■ What is expected
All records below are to be repeated exactly, with the pictures left out.

· · · ·

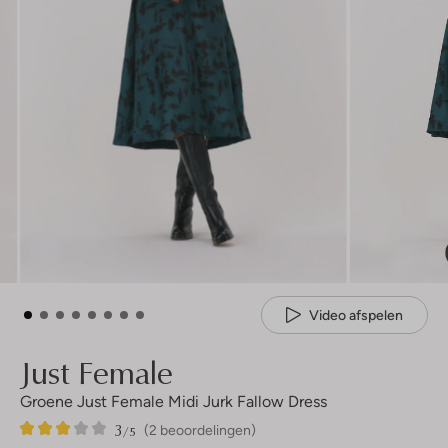
Video afspelen
Just Female
Groene Just Female Midi Jurk Fallow Dress
3
2
3
/5
(2 beoordelingen)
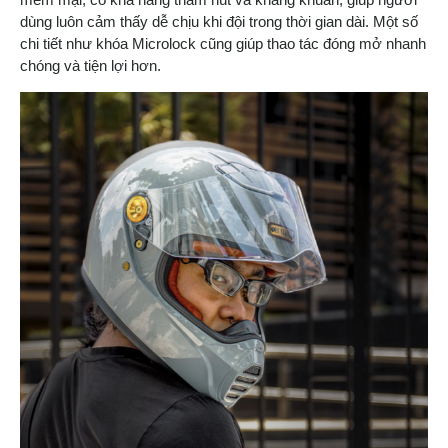
dùng luôn cảm thấy dễ chịu khi đội trong thời gian dài. Một số
chi tiết như khóa Microlock cũng giúp thao tác đóng mở nhanh
chóng và tiện lợi hơn.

· · · ·

■ Answer to the problem
Video afspelen
Just Female
Groene Just Female Midi Jurk Fallow Dress
3
2
3
/5
(2 beoordelingen)
dùng luôn cảm thấy dễ chịu khi đội trong thời gian dài. Một số
chi tiết như khóa Microlock cũng giúp thao tác đóng mở nhanh
chóng và tiện lợi hơn.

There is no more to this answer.